-- BEGIN Extracted entries --
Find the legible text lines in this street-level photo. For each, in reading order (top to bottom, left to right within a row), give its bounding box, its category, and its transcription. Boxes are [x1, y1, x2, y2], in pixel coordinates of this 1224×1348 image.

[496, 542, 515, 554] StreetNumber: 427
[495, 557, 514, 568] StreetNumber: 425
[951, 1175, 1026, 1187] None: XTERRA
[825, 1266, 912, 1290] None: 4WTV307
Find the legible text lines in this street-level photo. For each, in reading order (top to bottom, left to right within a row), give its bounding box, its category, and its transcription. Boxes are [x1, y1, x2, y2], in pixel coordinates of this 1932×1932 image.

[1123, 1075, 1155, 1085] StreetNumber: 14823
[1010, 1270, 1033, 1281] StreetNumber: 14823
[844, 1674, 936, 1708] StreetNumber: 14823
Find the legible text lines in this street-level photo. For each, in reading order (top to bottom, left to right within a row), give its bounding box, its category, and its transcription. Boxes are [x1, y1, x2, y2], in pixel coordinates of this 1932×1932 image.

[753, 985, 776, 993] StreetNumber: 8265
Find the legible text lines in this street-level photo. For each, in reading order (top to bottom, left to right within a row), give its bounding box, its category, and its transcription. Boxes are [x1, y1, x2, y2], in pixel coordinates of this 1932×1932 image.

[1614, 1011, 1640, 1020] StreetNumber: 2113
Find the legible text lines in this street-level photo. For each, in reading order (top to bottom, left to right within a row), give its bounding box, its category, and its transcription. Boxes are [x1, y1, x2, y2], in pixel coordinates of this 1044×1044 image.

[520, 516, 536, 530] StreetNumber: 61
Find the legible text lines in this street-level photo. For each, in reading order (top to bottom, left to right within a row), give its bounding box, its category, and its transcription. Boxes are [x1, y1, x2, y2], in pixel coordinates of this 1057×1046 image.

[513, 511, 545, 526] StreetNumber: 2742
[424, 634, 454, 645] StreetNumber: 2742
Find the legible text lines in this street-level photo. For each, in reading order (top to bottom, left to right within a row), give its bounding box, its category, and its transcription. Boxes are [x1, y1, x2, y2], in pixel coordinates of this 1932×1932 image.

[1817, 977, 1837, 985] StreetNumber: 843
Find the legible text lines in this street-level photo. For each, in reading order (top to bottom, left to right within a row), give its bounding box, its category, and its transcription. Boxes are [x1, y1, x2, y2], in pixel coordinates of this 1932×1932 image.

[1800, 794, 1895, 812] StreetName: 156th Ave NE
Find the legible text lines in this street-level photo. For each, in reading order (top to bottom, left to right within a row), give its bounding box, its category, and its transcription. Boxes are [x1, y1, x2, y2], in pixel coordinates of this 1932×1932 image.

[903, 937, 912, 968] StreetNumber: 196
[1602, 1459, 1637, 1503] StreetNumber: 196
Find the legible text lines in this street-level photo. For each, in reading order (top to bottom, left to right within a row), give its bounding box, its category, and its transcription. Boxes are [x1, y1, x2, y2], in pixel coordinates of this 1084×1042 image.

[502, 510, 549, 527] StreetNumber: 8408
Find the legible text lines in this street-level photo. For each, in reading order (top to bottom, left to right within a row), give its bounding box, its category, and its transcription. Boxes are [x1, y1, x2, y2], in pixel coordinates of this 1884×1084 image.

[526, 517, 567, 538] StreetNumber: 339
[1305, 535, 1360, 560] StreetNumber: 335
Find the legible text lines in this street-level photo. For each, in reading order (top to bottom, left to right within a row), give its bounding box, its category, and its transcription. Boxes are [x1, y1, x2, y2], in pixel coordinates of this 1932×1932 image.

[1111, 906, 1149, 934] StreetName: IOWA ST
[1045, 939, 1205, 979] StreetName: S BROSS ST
-- END Extracted entries --
▶ Exercise prompt:
Can you set out as a numbered list the nonblank lines of the data, starting at the first line and ending at the line that contains "[825, 1266, 912, 1290] None: 4WTV307", with both of those lines included?

▶ Task answer:
1. Find the legible text lines in this street-level photo. For each, in reading order (top to bottom, left to right within a row), give its bounding box, its category, and its transcription. Boxes are [x1, y1, x2, y2], in pixel coordinates of this 1224×1348 image.
2. [496, 542, 515, 554] StreetNumber: 427
3. [495, 557, 514, 568] StreetNumber: 425
4. [951, 1175, 1026, 1187] None: XTERRA
5. [825, 1266, 912, 1290] None: 4WTV307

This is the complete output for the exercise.